» **Document section**:
____
I debated sending this out today (as it’s not Tuesday) but now is when I’ve got the words, so now is when I’ll share them. I have a feeling my writing rhythm might become more regular again soon, but I’ve decided to show up however I can either way.
My daughter, Sybil, started kindergarten this month. She comes home from school every day and I ask her how it was, what did she learn, what did she eat for lunch, what was her favourite part? I try not to ask all of these at once, to give her space and time to wind down. But I am ravenous for answers. I want to know everything — everything that happens to her, what makes her excited and joyful and what makes her sad or afraid, who she connects with and why — and, of course, she wants to tell me almost nothing.
I had already been noticing in the couple of years before she started pre-k how much she has learned (and so much of it, it seems, without me, despite my being so near most of the time) but this is another level. I'm struck over and over again by the realization of how much of her life I won't be there for. It's happening, already; the pulling away, the growing apart. Eight hours - one third of the day - five days a week that I have no idea what is happening inside her brilliant mind or her little body.
It is moving so quickly.
A few days ago, I realized that our dog, River, who we adopted as a puppy just after we got married, is eight years old already, and her muzzle is slowly being covered in white. After losing my cat, Charlie, early this year, I’ve been noticing even more how different my perception of time is from the reality of it.
It is moving so quickly.
Last week, we learned that my uncle has pancreatic cancer, and there’s still a lot we don’t know about where it goes from here, but I can feel the time slipping away already. And this week, we found out that my husband’s mother will be starting home hospice care after exhausting treatment options for her cancer. We are waiting to hear about a potential visit.
It is moving so quickly.
There is so much grief here, I’m not even sure where to begin sorting through it.
And… I’m catching myself staring out the windows at the leaves again. I’ve always been mesmerized by the colours of autumn, the smell of it.
I’ve got more quiet mornings back since school started, and suddenly I’ve been able to write some poetry again.
When I walk down the hill with my three-year-old, Oren, to wait for the bus to bring his sister home, he has started counting and naming the alphabet with me. When the bus is getting close, the woman whose granddaughter gets off at the same stop lets me know from her place on the corner, so that we can stay safely back from the busy road until it’s time.
My husband and I have been finding more time to be together in the quiet after the kids have fallen asleep, and I’ve noticed how much easier it is to fall asleep with him next to me again. Yesterday, we made banana bread and ordered pizza for dinner and watched a movie together, and then I fell asleep with him breathing next to me.
I think I will spend the rest of my life reconciling how all of these things can exist together. How I can grieve and delight and rage and wonder and fear and dream and despair and hope all at once.
____
» **Raw data**:

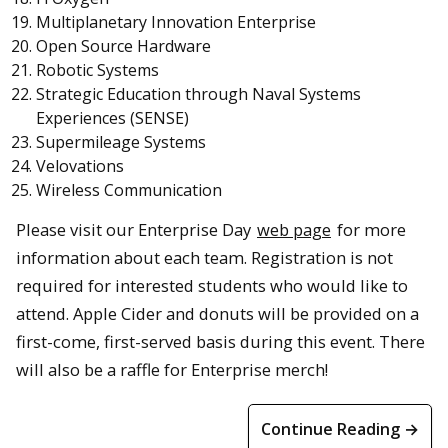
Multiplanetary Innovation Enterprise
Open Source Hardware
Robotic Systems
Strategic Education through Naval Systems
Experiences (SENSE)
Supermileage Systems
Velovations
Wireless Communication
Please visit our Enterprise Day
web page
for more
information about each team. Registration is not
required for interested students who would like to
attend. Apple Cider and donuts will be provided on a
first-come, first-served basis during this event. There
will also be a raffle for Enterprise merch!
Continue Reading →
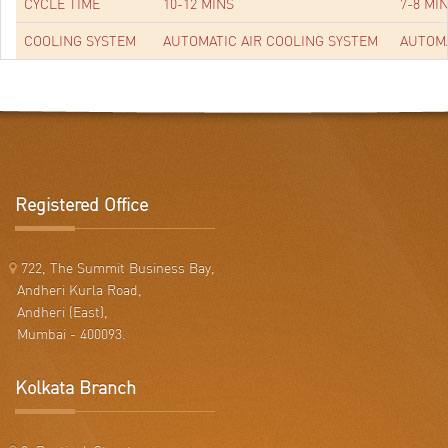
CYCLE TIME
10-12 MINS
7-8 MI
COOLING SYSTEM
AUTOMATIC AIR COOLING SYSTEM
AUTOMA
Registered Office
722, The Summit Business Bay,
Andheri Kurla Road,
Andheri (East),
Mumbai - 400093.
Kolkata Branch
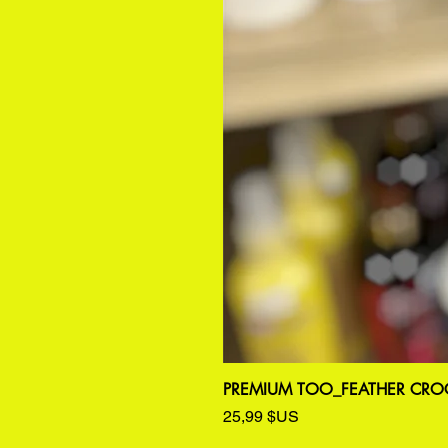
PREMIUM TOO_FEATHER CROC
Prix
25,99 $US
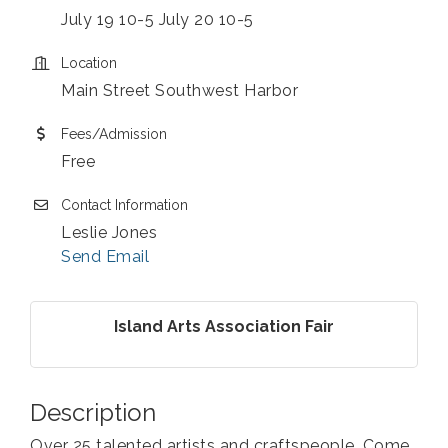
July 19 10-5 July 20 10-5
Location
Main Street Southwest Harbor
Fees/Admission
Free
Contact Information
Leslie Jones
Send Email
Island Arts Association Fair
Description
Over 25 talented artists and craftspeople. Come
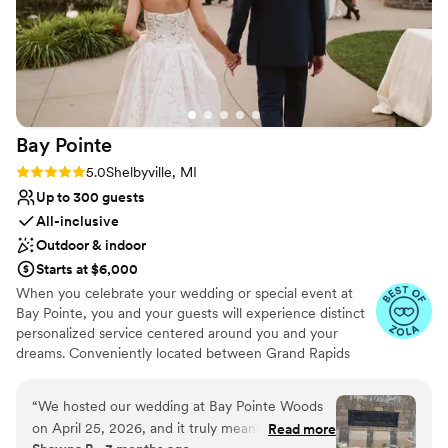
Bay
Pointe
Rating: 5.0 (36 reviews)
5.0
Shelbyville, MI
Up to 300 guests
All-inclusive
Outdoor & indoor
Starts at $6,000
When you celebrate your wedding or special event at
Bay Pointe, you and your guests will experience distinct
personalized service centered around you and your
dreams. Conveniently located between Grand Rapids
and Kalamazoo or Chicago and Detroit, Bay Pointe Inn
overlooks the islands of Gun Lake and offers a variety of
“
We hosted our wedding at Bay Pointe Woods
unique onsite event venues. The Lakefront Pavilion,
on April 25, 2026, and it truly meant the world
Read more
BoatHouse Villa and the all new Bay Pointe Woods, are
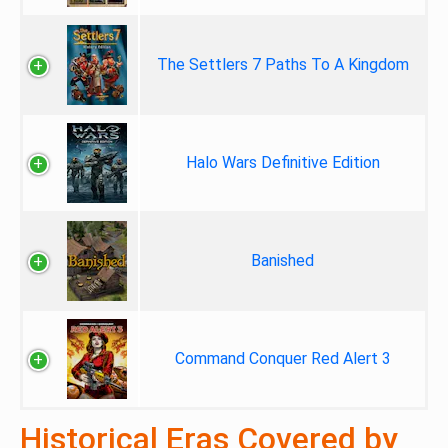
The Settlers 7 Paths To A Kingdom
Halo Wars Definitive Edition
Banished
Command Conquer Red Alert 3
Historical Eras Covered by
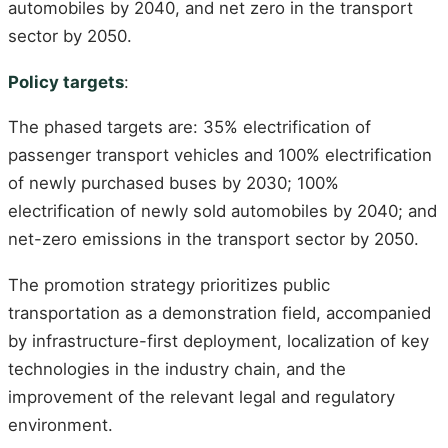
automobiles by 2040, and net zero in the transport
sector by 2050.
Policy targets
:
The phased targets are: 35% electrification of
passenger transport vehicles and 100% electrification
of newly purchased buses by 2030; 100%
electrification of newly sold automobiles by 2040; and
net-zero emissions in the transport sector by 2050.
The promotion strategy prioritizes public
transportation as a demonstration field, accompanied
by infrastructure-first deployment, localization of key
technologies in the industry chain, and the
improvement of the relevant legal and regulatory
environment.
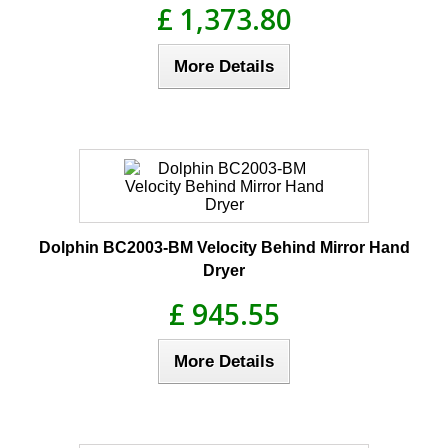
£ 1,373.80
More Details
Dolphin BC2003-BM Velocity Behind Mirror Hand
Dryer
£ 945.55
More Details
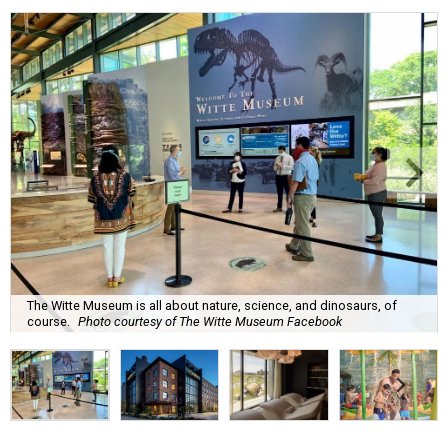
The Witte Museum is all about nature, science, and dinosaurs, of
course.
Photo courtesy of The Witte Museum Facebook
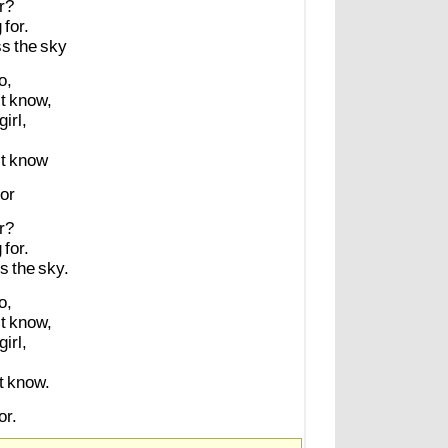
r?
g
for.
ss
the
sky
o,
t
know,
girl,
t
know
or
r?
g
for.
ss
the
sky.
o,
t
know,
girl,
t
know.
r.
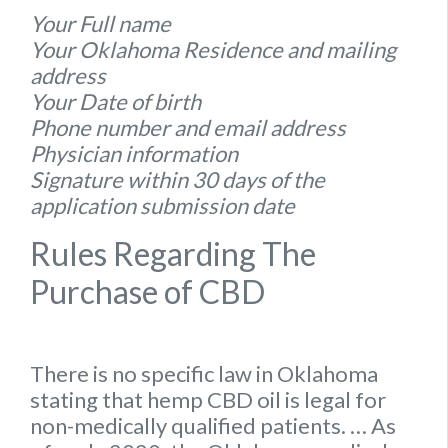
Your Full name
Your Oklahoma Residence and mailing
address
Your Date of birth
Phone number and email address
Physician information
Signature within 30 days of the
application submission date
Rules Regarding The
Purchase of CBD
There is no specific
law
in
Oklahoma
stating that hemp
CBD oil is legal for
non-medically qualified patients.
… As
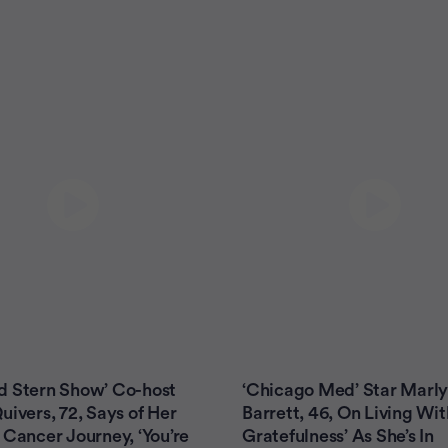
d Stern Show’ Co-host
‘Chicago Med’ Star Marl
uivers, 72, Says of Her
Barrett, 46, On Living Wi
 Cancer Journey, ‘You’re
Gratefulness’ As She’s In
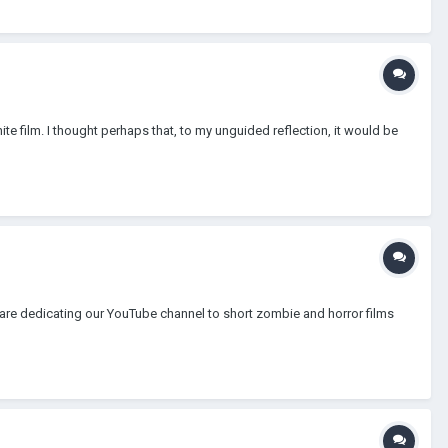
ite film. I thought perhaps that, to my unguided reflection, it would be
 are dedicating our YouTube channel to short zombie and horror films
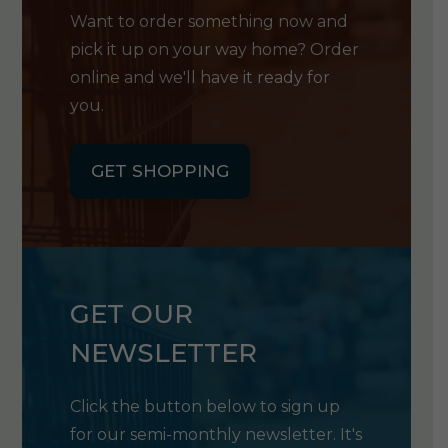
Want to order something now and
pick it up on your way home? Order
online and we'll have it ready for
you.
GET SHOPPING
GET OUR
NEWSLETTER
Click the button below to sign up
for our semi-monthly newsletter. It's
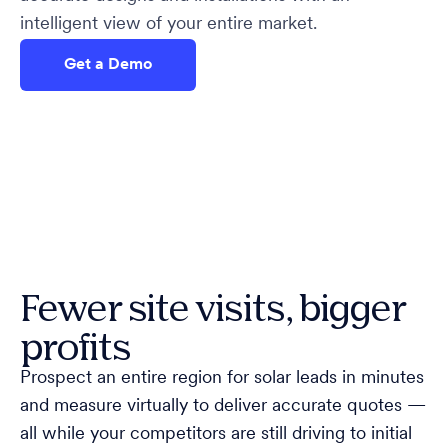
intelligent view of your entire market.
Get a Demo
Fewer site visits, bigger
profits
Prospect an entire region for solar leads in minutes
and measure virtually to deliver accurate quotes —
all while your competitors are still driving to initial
____
» **Required work**:
**1)** According to the essay, how old is the dog River?
**2)** Reproduce the passage of the essay starting at "My husband and" and ending at "next to me.".
The records are separate material and have no connection to the essay.

» **Outputs for the tasks**:
**1)** Eight years old.

**2)**
My husband and I have been finding more time to be together in the quiet after the kids have fallen asleep, and I’ve noticed how much easier it is to fall asleep with him next to me again. Yesterday, we made banana bread and ordered pizza for dinner and watched a movie together, and then I fell asleep with him breathing next to me.